練習題目:
A. 在這篇關於 PostgreSQL 熱備與恢復的文章中,作者建議撰寫資料備份指令碼時,還應一併備份哪個目錄下的 WAL?
B. 請從這篇關於 PostgreSQL 熱備與恢復的文章中,逐字返回自「但是注意:如果你是讓Post」起、至「見下面的cpArch.sh。」止(含該處)的段落。

原文節錄:
-------

PostgreSQL 的熱備和恢復

roninwei發表於2006-10-07
作為最強大的開源資料庫,PostgreSQL擁有一切商業資料庫所擁有的功能,甚至比商業資料庫更好。
在以前的版本中,它在資料恢復,可靠性方面做的不太好,但經過最近幾年的發展,已經可以和Oracle
媲美了。


在PostgreSQL7的時候就引入了WAL(Write Ahead Logging)的概念,即預寫日誌,所有對資料庫的更改,
在更改之前必須寫到該LOG中,這樣,就算機器斷電,PostgreSQL也可以從該LOG中知道資料庫在斷電前做
了什麼操作,已經做到第幾步了,這樣保證了所有事務的完整性,但PostgreSQL7沒有提供很好的災難恢復
機制,一旦資料庫崩潰,除非你曾經對資料庫作過pg_dump或者file system level backup,否則,你的資料
將全部丟失,並且,就算你曾經對資料庫做過備份,也只能恢復到你備份的那一刻的資料,這對一個生產資料庫
(特別是24*7生產庫)來說,是無法容忍的。

PostgreSQL8的推出,使PostgreSQL的穩定性和可靠性又邁出了劃時代的一步。
除了提供對tablespace的支援外,PostgreSQL8提供了支援時間點的恢復---PITR.
其基本原理和Oracle的熱備份完全一樣:

首先,對資料庫在file system level做一個backup(PostgreSQL是首先用pg_start_backup('label')命令,
然後用tar直接tar整個data目錄,假設命名為base.tar,然後pg_stop_backup();結束熱備。
Oracle首先是用alter tablespace xxx begin backup,然後直接cp資料檔案);

然後,備份相關的配置檔案(PostgreSQL只需備份postgresql.conf,pg_hba.conf,pg_ident.conf就可以了,其實,
前面的tar已經將這些檔案備份了,Oracle需要alter database backup control file......);

最後,備份WAL(
可以設定postgresql.conf中的archive_command,
該命令可以讓PostgreSQL8自動將需要的歸檔的日誌檔案備份的其他地方中。
但是注意:如果你是讓PostgreSQL8呼叫archive_command來備份WAL的話,
可能根本就做不到PITR,我做過實驗,如果依靠base.tar和archive_command產生的WAL其實只能恢復到最後一個
archive_command儲存的WAL的資料,pg_xlog/下面可能還有資料,如果PostgreSQL8的資料目錄徹底損壞的話,還是會
丟失資料,所以,我建議,在寫資料備份指令碼的時候,最好將pg_xlog/下面的WAL也一起備份,見下面的cpArch.sh。
)。

如果資料庫崩潰,我們就可以使用熱備產生的base.tar和archive_command產生的WAL和我們自己備份的WAL(pg_xlog)來進行資料庫的
recovery.

下面舉例來說明:
我的PostgreSQL執行在:/home/pgsql/下面
資料目錄在:/home/pgsql/database/
將熱備資料檔案備份到/disk3/PostgreSQL/base/下面
將WAL備份到/disk3/PostgreSQL/archives/下面

postgresql.conf中定義瞭如下的archive_command:
archive_command = 'cp -f %p /disk3/PostgreSQL/archives/%f'
該命令會將PostgreSQL產生的WAL cp到/disk3/PostgreSQL/archives/中。

我的熱備指令碼如下:
(1)為了使丟失的資料在一分鐘之內,在crontab中每分鐘將pg_xlog/下面的WAL
backup到/disk3/PostgreSQL/archives/。

-------

資料集摘錄:

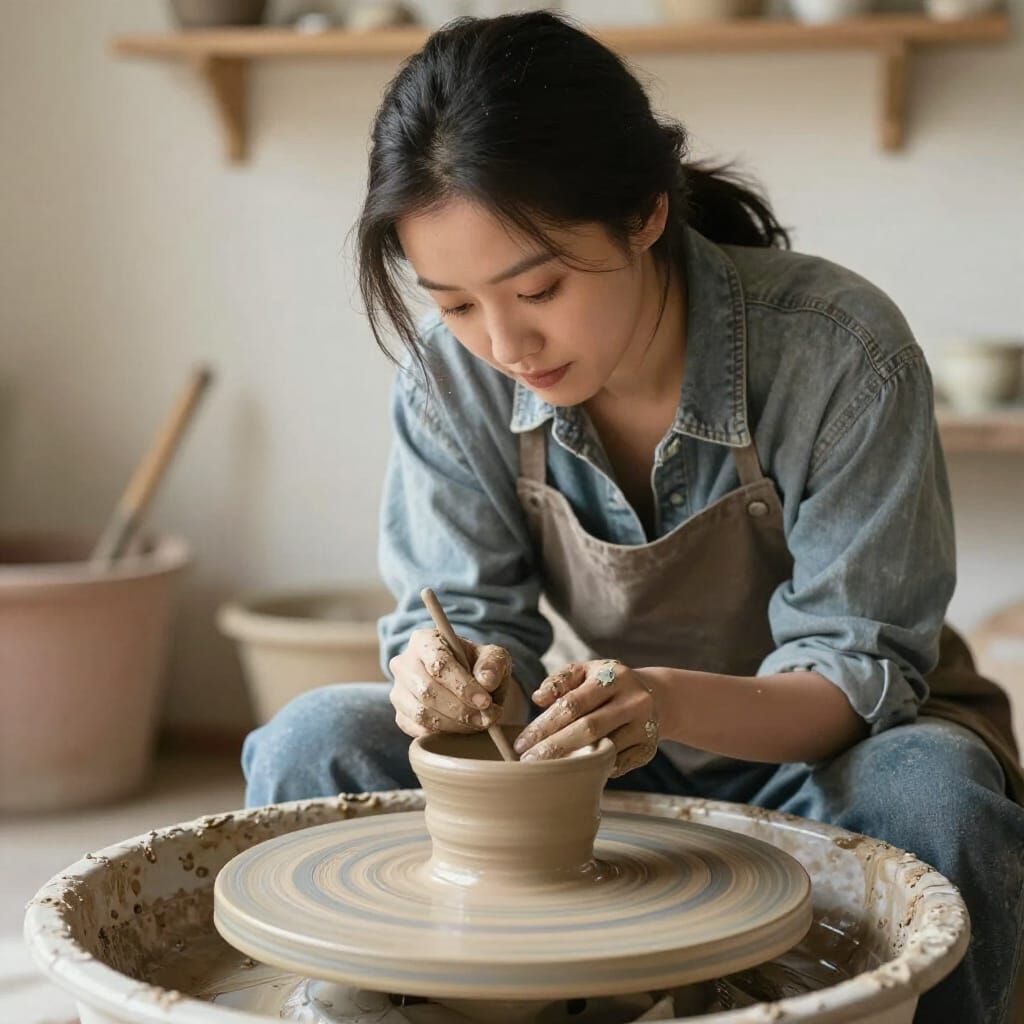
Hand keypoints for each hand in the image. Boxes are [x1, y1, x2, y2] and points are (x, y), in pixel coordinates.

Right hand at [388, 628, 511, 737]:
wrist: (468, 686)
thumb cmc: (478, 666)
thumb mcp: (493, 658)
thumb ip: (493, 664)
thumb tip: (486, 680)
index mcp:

-------

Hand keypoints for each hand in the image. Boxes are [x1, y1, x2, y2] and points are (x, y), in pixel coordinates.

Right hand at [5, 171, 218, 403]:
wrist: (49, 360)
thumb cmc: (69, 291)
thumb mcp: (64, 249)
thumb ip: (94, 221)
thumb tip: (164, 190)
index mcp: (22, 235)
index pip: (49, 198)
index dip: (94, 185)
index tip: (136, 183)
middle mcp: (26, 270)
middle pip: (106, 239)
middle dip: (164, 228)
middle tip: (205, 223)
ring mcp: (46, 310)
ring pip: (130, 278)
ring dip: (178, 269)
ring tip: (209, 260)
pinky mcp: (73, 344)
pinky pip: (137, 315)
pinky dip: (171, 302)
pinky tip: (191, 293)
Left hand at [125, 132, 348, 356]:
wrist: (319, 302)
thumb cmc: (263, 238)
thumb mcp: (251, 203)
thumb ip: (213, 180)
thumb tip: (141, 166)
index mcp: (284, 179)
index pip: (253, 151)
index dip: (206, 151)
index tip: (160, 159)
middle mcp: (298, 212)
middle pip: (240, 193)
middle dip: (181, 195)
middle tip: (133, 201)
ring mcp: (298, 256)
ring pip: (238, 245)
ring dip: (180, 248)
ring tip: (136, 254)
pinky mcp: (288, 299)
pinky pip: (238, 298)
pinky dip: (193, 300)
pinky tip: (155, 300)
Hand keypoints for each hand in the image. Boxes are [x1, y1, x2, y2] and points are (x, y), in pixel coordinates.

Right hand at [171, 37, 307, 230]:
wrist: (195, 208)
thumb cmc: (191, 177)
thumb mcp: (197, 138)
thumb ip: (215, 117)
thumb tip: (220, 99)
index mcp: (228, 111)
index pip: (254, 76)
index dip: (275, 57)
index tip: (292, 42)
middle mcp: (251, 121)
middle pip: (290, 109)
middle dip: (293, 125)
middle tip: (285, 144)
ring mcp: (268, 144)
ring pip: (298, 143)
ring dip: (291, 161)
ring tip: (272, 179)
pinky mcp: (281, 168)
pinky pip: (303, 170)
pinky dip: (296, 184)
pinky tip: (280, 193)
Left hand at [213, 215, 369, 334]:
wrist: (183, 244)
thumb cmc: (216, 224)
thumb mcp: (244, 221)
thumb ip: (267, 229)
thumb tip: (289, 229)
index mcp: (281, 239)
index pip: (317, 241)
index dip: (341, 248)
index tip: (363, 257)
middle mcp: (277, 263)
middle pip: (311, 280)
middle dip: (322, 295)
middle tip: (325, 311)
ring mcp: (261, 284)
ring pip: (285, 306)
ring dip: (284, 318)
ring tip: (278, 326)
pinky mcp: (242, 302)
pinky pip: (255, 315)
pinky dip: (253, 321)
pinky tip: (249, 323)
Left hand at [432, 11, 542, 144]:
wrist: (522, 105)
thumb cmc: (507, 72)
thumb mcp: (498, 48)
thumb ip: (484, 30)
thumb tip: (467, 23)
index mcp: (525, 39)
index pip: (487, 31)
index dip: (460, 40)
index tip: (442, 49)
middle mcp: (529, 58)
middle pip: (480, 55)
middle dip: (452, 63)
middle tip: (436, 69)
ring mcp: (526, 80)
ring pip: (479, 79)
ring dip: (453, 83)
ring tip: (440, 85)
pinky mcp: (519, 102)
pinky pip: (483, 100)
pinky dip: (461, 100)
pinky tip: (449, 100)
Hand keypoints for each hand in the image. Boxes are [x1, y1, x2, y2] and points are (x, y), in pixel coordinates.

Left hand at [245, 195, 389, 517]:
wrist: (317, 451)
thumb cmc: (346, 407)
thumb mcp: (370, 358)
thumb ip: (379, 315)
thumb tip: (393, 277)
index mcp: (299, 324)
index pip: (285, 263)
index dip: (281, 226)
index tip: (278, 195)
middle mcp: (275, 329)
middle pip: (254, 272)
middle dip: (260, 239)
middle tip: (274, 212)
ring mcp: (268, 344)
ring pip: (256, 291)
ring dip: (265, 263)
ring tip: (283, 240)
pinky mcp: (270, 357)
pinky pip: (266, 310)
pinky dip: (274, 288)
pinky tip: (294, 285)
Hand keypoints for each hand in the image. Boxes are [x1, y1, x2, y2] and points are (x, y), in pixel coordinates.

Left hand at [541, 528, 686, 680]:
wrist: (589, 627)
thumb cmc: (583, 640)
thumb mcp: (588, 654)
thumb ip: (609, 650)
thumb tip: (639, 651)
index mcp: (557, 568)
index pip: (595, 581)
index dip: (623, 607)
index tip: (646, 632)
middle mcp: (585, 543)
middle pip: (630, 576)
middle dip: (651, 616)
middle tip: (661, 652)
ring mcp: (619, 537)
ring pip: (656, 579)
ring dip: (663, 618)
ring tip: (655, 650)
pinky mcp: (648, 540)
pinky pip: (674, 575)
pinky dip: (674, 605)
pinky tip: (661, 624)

-------

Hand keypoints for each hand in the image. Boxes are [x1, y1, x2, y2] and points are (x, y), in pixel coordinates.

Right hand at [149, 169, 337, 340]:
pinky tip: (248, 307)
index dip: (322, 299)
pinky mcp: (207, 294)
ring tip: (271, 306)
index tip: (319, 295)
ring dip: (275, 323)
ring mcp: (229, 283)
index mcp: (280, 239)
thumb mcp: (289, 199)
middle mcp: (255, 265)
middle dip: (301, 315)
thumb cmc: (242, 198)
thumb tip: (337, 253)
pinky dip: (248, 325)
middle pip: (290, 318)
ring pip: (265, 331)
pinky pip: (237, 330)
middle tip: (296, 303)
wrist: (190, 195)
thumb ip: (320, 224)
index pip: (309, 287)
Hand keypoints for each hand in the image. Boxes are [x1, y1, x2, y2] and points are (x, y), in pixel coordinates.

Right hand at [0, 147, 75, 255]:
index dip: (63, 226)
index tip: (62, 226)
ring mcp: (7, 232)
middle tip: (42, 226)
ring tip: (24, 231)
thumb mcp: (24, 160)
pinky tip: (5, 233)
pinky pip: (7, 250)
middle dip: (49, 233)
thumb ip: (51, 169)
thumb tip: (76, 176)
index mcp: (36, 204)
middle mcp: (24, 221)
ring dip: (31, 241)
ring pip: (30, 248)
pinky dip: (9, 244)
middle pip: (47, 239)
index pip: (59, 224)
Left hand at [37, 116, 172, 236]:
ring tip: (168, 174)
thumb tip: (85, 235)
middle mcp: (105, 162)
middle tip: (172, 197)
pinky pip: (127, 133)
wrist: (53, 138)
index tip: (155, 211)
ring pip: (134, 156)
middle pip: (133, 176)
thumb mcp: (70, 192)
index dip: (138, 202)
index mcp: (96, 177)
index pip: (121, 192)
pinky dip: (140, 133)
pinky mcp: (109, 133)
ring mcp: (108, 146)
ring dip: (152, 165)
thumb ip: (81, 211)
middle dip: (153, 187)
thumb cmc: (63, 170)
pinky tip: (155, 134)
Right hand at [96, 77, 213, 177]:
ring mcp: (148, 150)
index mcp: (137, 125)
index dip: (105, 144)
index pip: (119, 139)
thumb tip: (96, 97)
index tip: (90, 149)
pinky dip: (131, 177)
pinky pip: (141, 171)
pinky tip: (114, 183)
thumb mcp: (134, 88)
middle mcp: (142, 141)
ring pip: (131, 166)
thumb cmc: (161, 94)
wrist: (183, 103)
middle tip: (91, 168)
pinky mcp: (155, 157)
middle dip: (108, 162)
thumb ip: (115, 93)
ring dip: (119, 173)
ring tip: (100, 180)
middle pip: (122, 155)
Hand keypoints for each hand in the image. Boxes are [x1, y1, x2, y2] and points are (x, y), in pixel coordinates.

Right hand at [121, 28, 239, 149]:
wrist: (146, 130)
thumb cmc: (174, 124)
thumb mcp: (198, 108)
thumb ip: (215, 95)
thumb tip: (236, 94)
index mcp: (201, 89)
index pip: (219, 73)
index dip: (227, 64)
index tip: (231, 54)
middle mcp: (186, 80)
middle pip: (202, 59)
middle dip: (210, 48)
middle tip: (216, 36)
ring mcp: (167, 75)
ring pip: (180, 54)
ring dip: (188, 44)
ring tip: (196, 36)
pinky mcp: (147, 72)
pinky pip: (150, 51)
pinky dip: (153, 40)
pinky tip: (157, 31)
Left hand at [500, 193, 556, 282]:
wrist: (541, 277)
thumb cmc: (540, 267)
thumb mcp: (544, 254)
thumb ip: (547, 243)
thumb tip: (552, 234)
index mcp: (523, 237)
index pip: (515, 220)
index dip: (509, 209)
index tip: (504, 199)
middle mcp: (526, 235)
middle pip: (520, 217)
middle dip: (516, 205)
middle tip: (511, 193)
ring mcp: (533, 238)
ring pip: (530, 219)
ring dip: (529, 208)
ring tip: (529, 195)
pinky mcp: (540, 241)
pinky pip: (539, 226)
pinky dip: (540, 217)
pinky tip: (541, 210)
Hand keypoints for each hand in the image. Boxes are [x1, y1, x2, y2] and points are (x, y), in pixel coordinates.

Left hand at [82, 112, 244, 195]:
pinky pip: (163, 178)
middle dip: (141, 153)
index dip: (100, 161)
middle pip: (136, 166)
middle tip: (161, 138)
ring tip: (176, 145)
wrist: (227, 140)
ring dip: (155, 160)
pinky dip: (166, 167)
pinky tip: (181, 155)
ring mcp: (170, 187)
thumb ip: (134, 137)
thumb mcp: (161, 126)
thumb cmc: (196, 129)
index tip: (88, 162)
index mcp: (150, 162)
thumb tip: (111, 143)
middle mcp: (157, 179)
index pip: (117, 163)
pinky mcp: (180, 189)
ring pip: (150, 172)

-------

參考答案:
A. pg_xlog/ 下面的 WAL。

B.
但是注意:如果你是讓PostgreSQL8呼叫archive_command來備份WAL的話,
可能根本就做不到PITR,我做過實驗,如果依靠base.tar和archive_command產生的WAL其實只能恢復到最後一個
archive_command儲存的WAL的資料,pg_xlog/下面可能還有資料,如果PostgreSQL8的資料目錄徹底損壞的話,還是會
丟失資料,所以,我建議,在寫資料備份指令碼的時候,最好將pg_xlog/下面的WAL也一起備份,見下面的cpArch.sh。